Assignment:
Write out, exactly and in full, the records given below, but not their pictures.

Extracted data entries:
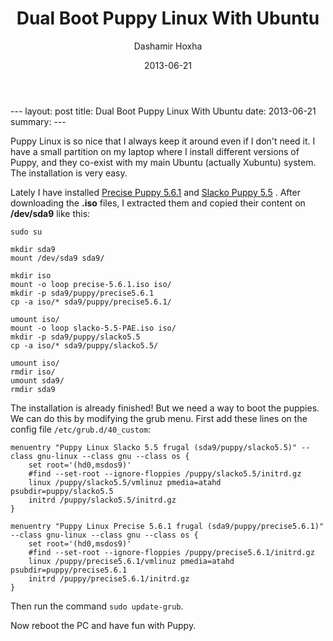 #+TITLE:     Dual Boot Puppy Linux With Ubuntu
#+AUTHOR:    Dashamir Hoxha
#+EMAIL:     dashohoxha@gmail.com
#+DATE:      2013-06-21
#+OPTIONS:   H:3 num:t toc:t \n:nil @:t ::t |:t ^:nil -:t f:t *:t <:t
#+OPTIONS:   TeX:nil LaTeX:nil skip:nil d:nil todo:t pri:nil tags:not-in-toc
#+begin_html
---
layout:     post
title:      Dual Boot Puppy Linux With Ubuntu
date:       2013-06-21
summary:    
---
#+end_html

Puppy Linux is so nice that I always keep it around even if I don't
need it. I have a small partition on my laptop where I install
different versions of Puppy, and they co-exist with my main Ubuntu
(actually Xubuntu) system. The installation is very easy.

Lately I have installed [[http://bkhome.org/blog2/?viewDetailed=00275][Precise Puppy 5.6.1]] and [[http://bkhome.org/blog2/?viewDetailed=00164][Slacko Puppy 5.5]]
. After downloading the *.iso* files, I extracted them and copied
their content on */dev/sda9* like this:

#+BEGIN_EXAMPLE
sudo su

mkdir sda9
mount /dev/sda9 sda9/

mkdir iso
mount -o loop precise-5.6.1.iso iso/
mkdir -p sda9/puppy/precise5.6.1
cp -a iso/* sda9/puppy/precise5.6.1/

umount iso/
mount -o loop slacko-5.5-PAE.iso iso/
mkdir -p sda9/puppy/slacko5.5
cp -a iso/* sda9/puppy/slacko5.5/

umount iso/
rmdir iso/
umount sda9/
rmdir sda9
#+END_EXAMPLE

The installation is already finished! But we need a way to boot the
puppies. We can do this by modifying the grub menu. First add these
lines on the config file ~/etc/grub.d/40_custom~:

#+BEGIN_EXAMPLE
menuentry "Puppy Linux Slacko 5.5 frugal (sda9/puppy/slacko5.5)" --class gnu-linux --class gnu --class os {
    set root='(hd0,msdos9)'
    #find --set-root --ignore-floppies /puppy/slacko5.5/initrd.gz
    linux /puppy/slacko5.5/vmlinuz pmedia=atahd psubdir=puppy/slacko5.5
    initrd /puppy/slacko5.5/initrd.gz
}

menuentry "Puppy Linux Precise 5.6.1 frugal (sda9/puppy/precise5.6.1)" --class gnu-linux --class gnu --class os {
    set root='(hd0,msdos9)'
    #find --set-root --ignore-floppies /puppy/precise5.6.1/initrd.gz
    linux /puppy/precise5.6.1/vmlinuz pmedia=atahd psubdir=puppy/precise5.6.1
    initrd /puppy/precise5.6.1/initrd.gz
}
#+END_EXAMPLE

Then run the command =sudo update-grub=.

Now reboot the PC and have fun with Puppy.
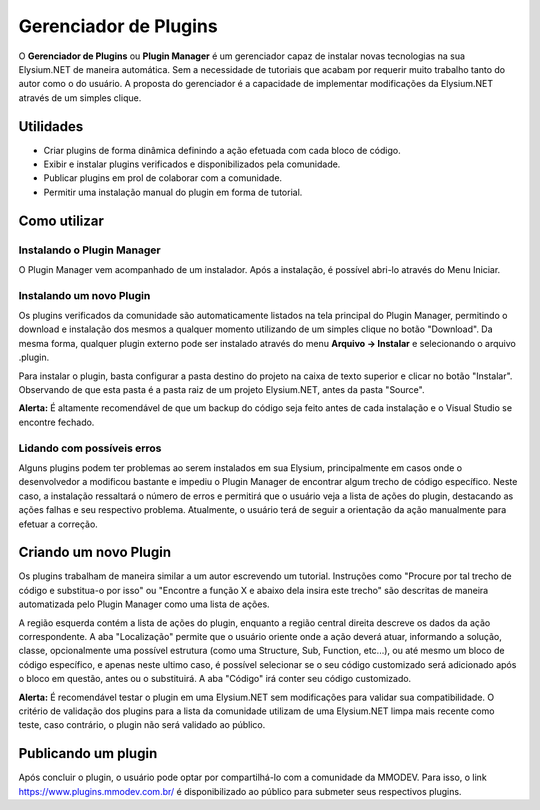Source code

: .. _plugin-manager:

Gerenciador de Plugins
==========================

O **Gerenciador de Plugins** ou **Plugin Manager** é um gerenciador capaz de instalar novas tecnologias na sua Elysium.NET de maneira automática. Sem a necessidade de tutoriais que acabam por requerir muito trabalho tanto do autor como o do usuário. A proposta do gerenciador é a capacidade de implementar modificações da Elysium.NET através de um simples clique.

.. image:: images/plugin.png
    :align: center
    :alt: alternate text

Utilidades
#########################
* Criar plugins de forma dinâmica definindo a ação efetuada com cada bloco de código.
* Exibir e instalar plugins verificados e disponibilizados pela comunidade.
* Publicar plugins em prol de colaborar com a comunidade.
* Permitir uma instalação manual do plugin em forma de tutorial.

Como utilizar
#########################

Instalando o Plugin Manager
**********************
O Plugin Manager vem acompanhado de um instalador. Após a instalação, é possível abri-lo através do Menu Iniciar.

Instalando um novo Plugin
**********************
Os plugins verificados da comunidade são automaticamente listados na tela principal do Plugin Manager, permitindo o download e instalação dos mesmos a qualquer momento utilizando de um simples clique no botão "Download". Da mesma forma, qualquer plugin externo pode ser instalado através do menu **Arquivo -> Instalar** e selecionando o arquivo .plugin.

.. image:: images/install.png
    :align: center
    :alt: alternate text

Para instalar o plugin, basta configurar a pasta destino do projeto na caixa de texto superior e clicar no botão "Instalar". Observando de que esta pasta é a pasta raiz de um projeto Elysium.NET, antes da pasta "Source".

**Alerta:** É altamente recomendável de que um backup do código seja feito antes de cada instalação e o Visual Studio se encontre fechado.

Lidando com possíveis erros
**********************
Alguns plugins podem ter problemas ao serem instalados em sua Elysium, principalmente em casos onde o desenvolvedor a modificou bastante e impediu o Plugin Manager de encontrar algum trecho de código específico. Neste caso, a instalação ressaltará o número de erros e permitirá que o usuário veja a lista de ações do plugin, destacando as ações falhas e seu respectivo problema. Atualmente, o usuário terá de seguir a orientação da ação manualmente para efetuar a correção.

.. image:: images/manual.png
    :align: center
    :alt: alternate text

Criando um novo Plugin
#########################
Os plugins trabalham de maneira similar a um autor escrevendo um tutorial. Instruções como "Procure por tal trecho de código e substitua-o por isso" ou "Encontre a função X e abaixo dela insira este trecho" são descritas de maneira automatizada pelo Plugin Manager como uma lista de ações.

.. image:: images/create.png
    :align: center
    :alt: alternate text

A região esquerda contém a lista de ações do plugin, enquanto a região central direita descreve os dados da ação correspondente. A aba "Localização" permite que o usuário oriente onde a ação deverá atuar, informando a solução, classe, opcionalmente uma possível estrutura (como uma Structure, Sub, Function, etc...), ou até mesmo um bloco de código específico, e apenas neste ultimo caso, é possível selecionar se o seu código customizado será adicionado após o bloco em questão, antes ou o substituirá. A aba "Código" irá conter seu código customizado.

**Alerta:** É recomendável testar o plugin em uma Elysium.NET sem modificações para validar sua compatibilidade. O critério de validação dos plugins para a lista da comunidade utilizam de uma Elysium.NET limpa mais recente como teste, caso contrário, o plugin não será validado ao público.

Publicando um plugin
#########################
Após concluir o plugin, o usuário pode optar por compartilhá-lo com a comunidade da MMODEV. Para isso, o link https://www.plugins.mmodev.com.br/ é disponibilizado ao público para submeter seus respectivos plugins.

Solved problem:
 #+TITLE:     Dual Boot Puppy Linux With Ubuntu
#+AUTHOR:    Dashamir Hoxha
#+EMAIL:     dashohoxha@gmail.com
#+DATE:      2013-06-21
#+OPTIONS:   H:3 num:t toc:t \n:nil @:t ::t |:t ^:nil -:t f:t *:t <:t
#+OPTIONS:   TeX:nil LaTeX:nil skip:nil d:nil todo:t pri:nil tags:not-in-toc
#+begin_html
---
layout:     post
title:      Dual Boot Puppy Linux With Ubuntu
date:       2013-06-21
summary:    
---
#+end_html

Puppy Linux is so nice that I always keep it around even if I don't
need it. I have a small partition on my laptop where I install
different versions of Puppy, and they co-exist with my main Ubuntu
(actually Xubuntu) system. The installation is very easy.

Lately I have installed [[http://bkhome.org/blog2/?viewDetailed=00275][Precise Puppy 5.6.1]] and [[http://bkhome.org/blog2/?viewDetailed=00164][Slacko Puppy 5.5]]
. After downloading the *.iso* files, I extracted them and copied
their content on */dev/sda9* like this:

#+BEGIN_EXAMPLE
sudo su

mkdir sda9
mount /dev/sda9 sda9/

mkdir iso
mount -o loop precise-5.6.1.iso iso/
mkdir -p sda9/puppy/precise5.6.1
cp -a iso/* sda9/puppy/precise5.6.1/

umount iso/
mount -o loop slacko-5.5-PAE.iso iso/
mkdir -p sda9/puppy/slacko5.5
cp -a iso/* sda9/puppy/slacko5.5/

umount iso/
rmdir iso/
umount sda9/
rmdir sda9
#+END_EXAMPLE

The installation is already finished! But we need a way to boot the
puppies. We can do this by modifying the grub menu. First add these
lines on the config file ~/etc/grub.d/40_custom~:

#+BEGIN_EXAMPLE
menuentry "Puppy Linux Slacko 5.5 frugal (sda9/puppy/slacko5.5)" --class gnu-linux --class gnu --class os {
    set root='(hd0,msdos9)'
    #find --set-root --ignore-floppies /puppy/slacko5.5/initrd.gz
    linux /puppy/slacko5.5/vmlinuz pmedia=atahd psubdir=puppy/slacko5.5
    initrd /puppy/slacko5.5/initrd.gz
}

menuentry "Puppy Linux Precise 5.6.1 frugal (sda9/puppy/precise5.6.1)" --class gnu-linux --class gnu --class os {
    set root='(hd0,msdos9)'
    #find --set-root --ignore-floppies /puppy/precise5.6.1/initrd.gz
    linux /puppy/precise5.6.1/vmlinuz pmedia=atahd psubdir=puppy/precise5.6.1
    initrd /puppy/precise5.6.1/initrd.gz
}
#+END_EXAMPLE

Then run the command =sudo update-grub=.

Now reboot the PC and have fun with Puppy.
Source code

: .. _plugin-manager:

Gerenciador de Plugins
==========================

O **Gerenciador de Plugins** ou **Plugin Manager** é um gerenciador capaz de instalar novas tecnologias na sua Elysium.NET de maneira automática. Sem a necessidade de tutoriais que acabam por requerir muito trabalho tanto do autor como o do usuário. A proposta do gerenciador é a capacidade de implementar modificações da Elysium.NET através de um simples clique.

.. image:: images/plugin.png
    :align: center
    :alt: alternate text

Utilidades
#########################
* Criar plugins de forma dinâmica definindo a ação efetuada com cada bloco de código.
* Exibir e instalar plugins verificados e disponibilizados pela comunidade.
* Publicar plugins em prol de colaborar com a comunidade.
* Permitir uma instalação manual do plugin em forma de tutorial.

Como utilizar
#########################

Instalando o Plugin Manager
**********************
O Plugin Manager vem acompanhado de um instalador. Após a instalação, é possível abri-lo através do Menu Iniciar.

Instalando um novo Plugin
**********************
Os plugins verificados da comunidade são automaticamente listados na tela principal do Plugin Manager, permitindo o download e instalação dos mesmos a qualquer momento utilizando de um simples clique no botão "Download". Da mesma forma, qualquer plugin externo pode ser instalado através do menu **Arquivo -> Instalar** e selecionando o arquivo .plugin.

.. image:: images/install.png
    :align: center
    :alt: alternate text

Para instalar o plugin, basta configurar a pasta destino do projeto na caixa de texto superior e clicar no botão "Instalar". Observando de que esta pasta é a pasta raiz de um projeto Elysium.NET, antes da pasta "Source".

**Alerta:** É altamente recomendável de que um backup do código seja feito antes de cada instalação e o Visual Studio se encontre fechado.

Lidando com possíveis erros
**********************
Alguns plugins podem ter problemas ao serem instalados em sua Elysium, principalmente em casos onde o desenvolvedor a modificou bastante e impediu o Plugin Manager de encontrar algum trecho de código específico. Neste caso, a instalação ressaltará o número de erros e permitirá que o usuário veja a lista de ações do plugin, destacando as ações falhas e seu respectivo problema. Atualmente, o usuário terá de seguir a orientação da ação manualmente para efetuar a correção.

.. image:: images/manual.png
    :align: center
    :alt: alternate text

Criando um novo Plugin
#########################
Os plugins trabalham de maneira similar a um autor escrevendo um tutorial. Instruções como "Procure por tal trecho de código e substitua-o por isso" ou "Encontre a função X e abaixo dela insira este trecho" são descritas de maneira automatizada pelo Plugin Manager como uma lista de ações.

.. image:: images/create.png
    :align: center
    :alt: alternate text

A região esquerda contém a lista de ações do plugin, enquanto a região central direita descreve os dados da ação correspondente. A aba "Localização" permite que o usuário oriente onde a ação deverá atuar, informando a solução, classe, opcionalmente uma possível estrutura (como uma Structure, Sub, Function, etc...), ou até mesmo um bloco de código específico, e apenas neste ultimo caso, é possível selecionar se o seu código customizado será adicionado após o bloco em questão, antes ou o substituirá. A aba "Código" irá conter seu código customizado.

**Alerta:** É recomendável testar o plugin em uma Elysium.NET sem modificações para validar sua compatibilidade. O critério de validação dos plugins para a lista da comunidade utilizam de uma Elysium.NET limpa mais recente como teste, caso contrário, o plugin não será validado ao público.

Publicando um plugin
#########################
Após concluir o plugin, o usuário pode optar por compartilhá-lo com a comunidade da MMODEV. Para isso, o link https://www.plugins.mmodev.com.br/ é disponibilizado ao público para submeter seus respectivos plugins.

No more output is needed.